Buzbee, who has been the senior vice president and executive editor of The Associated Press since early 2017, is scheduled to start her new role June 1.
“The Washington Post is an institution with a rich journalistic legacy that is on the cutting edge of digital media,” Buzbee said in a written statement. “This puts The Post at the forefront of journalism’s future and presents an enormous opportunity for growth. It will be an honor to lead this incredible group of journalists.”
Buzbee succeeds Marty Baron, who left The Post at the end of February after announcing he would retire. The AP, in turn, announced Tuesday that it will begin its search for a new executive editor. Buzbee directed the AP’s global news report throughout the Trump administration and other big stories like the COVID-19 pandemic, protests over racial injustice and the 2020 election.
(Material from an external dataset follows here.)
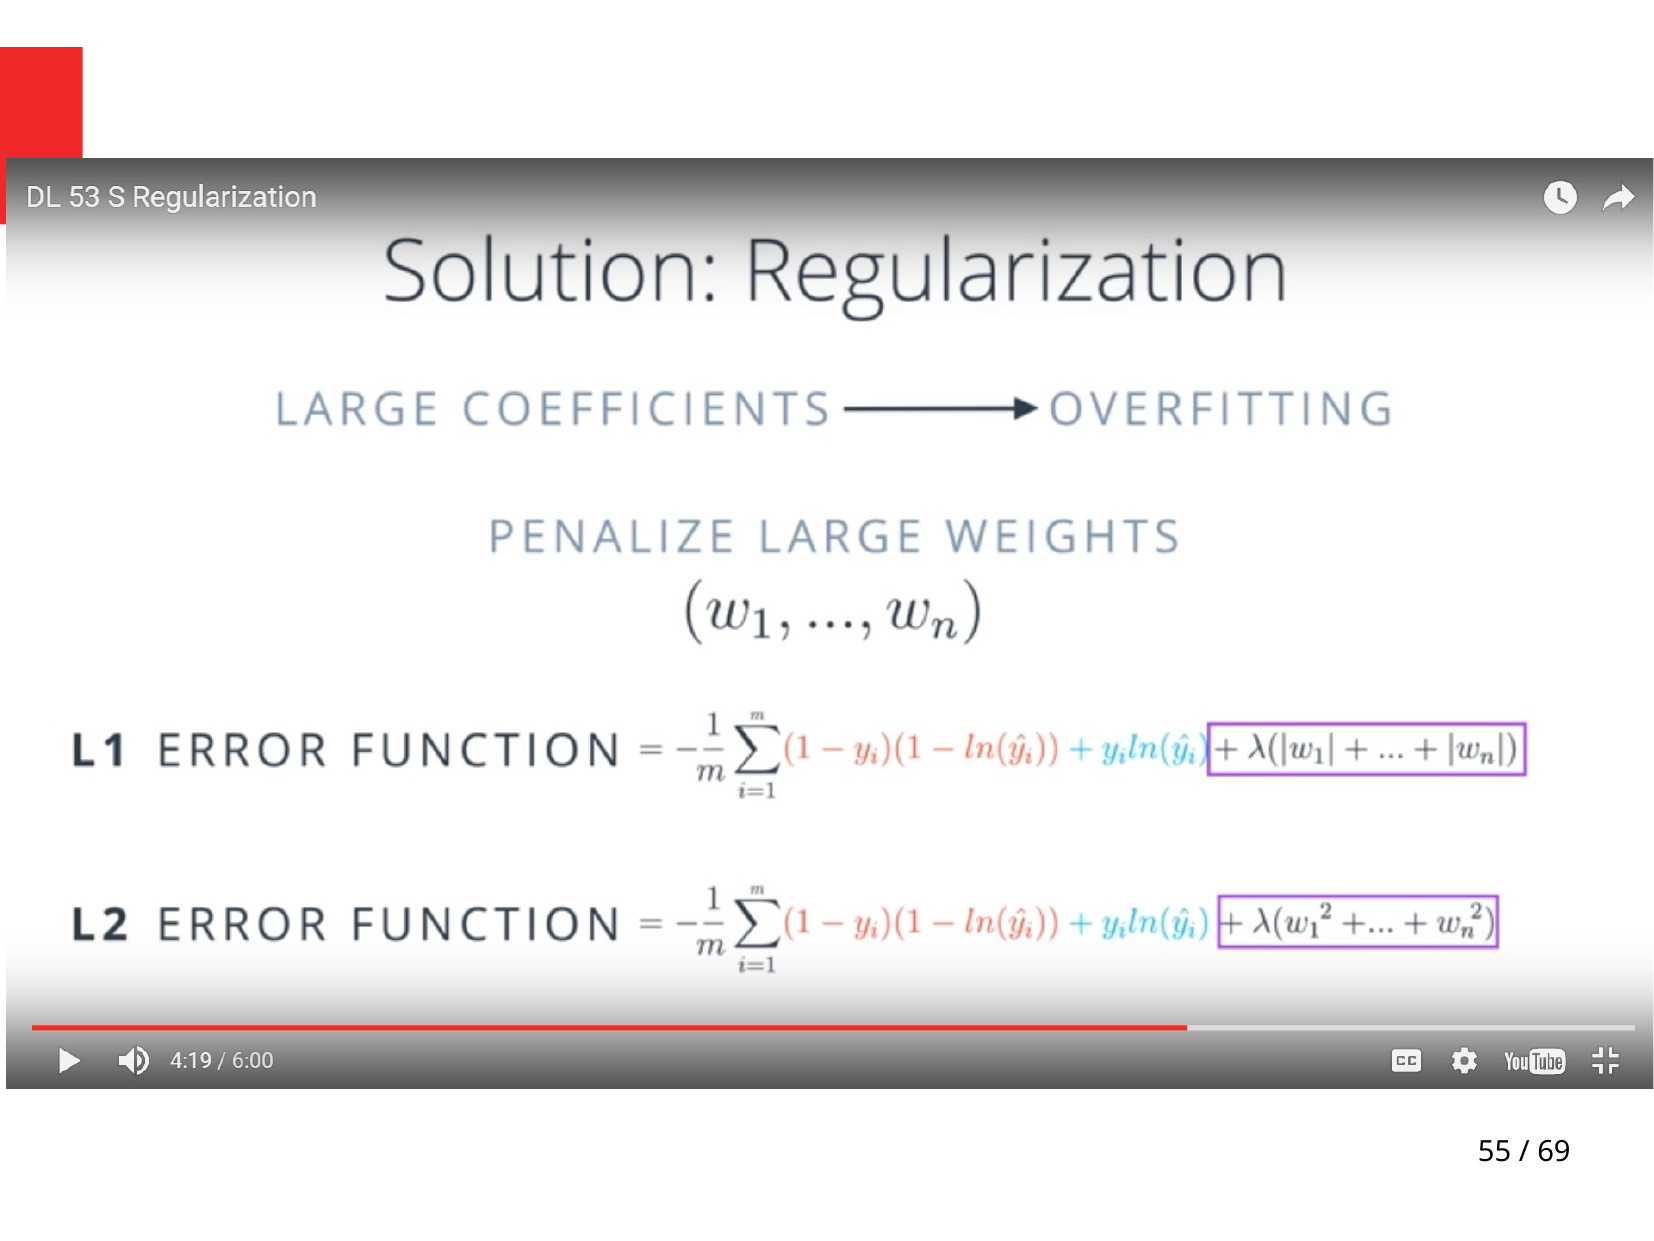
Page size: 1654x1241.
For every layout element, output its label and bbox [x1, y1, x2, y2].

picture [6, 158, 1654, 1089]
In a written statement, The Washington Post Publisher and CEO Fred Ryan said Buzbee has an exceptional record of achievement and a tremendous wealth of experience in leading a global news organization.
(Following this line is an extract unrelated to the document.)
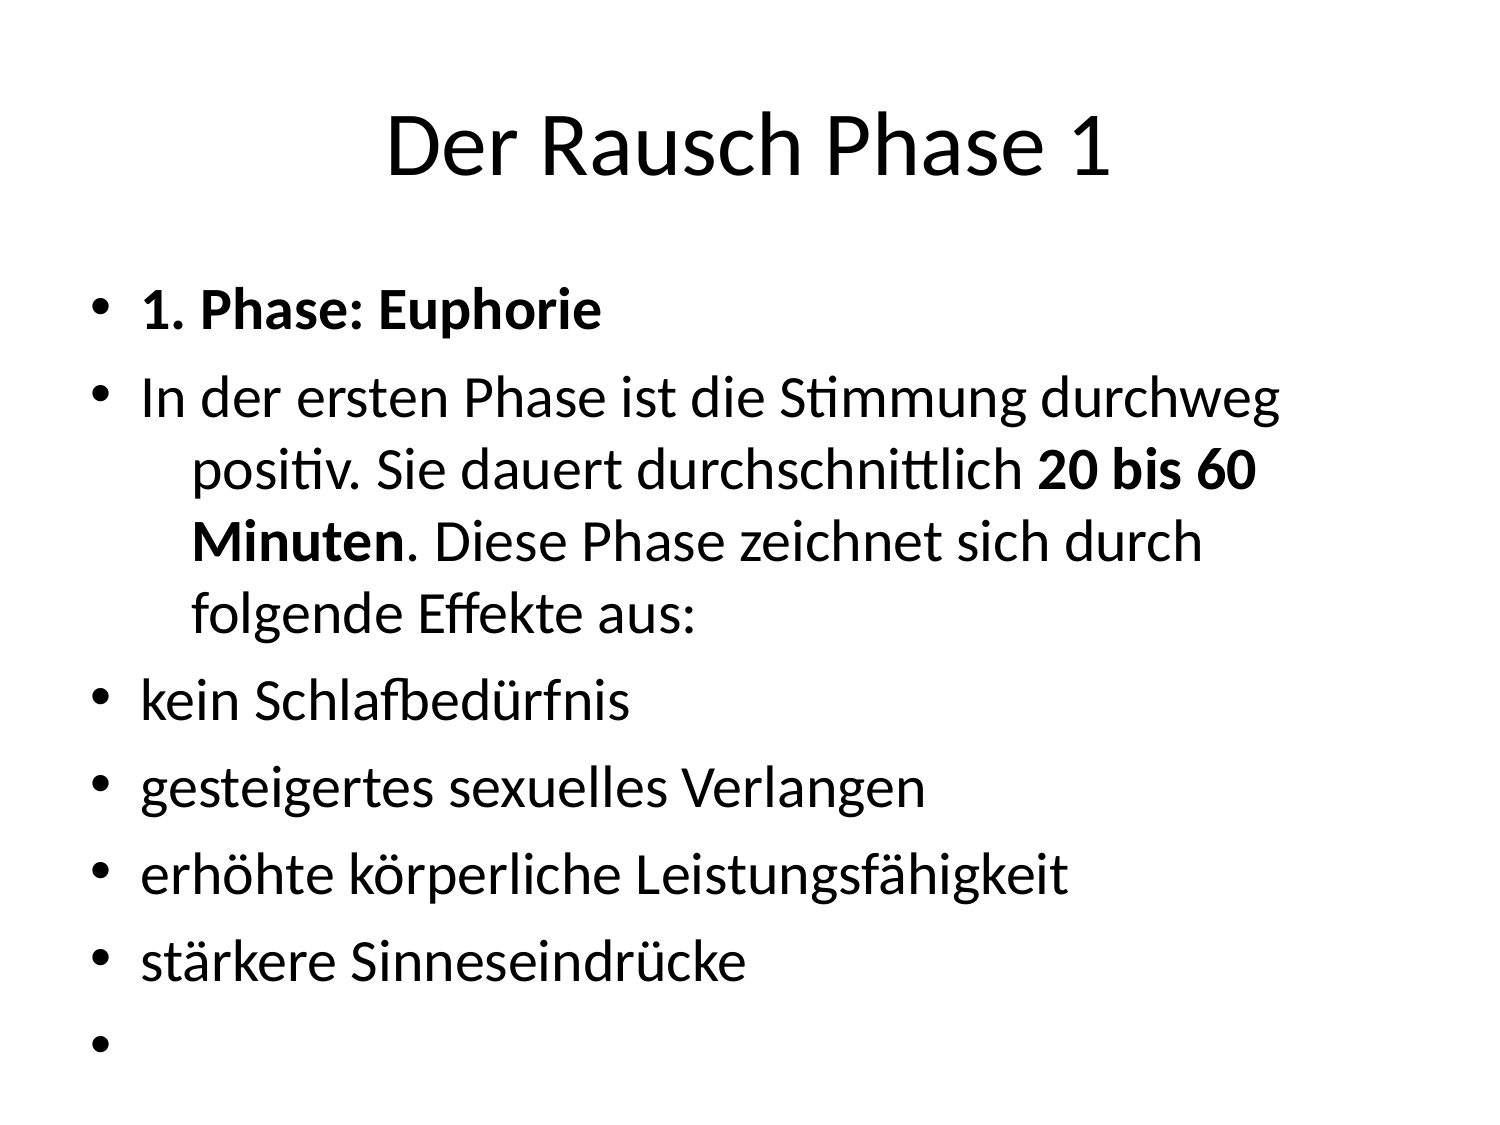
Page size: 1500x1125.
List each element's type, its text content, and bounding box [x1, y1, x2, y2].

title Der Rausch Phase 1 [75, 45, 1426, 233]
list 1. Phase: Euphorie In der ersten Phase ist die Stimmung durchweg positiv. Sie dauert durchschnittlich 20 bis 60 Minuten. Diese Phase zeichnet sich durch folgende Effekte aus: kein Schlafbedürfnis gesteigertes sexuelles Verlangen erhöhte körperliche Leistungsfähigkeit stärkere Sinneseindrücke [75, 262, 1426, 1005]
“In an extensive search that included many of the best journalists in America, Sally stood out as the right person to lead The Post going forward,” Ryan’s statement read. “She is widely admired for her absolute integrity, boundless energy, and dedication to the essential role journalism plays in safeguarding our democracy.”
Poynter’s Rick Edmonds interviewed Buzbee last October about election night calls for the presidential election. “Providing accurate, fair, nonpartisan journalism of all sorts is the critically important thing that AP does each day,” she told Edmonds in a breakdown of AP’s plans.
AP President and CEO Gary Pruitt described Buzbee’s departure as bittersweet news.
“Sally has been an exceptional leader, guiding AP’s journalists and news report through some of the most pivotal news events of our time,” Pruitt said in a statement. “We are sorry to lose Sally but very happy for her as she takes this next step in her career. We look forward to watching Sally succeed at the Post.”
According to The New York Times, Buzbee, 55, began her journalism career at the AP in 1988 as a reporter in her home state of Kansas. Along the way to becoming the AP’s executive editor and senior vice president, she also served as its Washington bureau chief.
Congratulations have begun to pour in on Twitter for the veteran journalist, from journalists with The Post and AP. Julie Pace, Washington bureau chief and assistant managing editor at the AP, said she was bursting with pride for Buzbee and excited for friends at The Post to have the chance to work with her.
“There is simply no better newsroom leader and mentor than Sally,” Pace tweeted.
Pace also added that Buzbee is “an amazing mom and role model for other working moms in journalism.”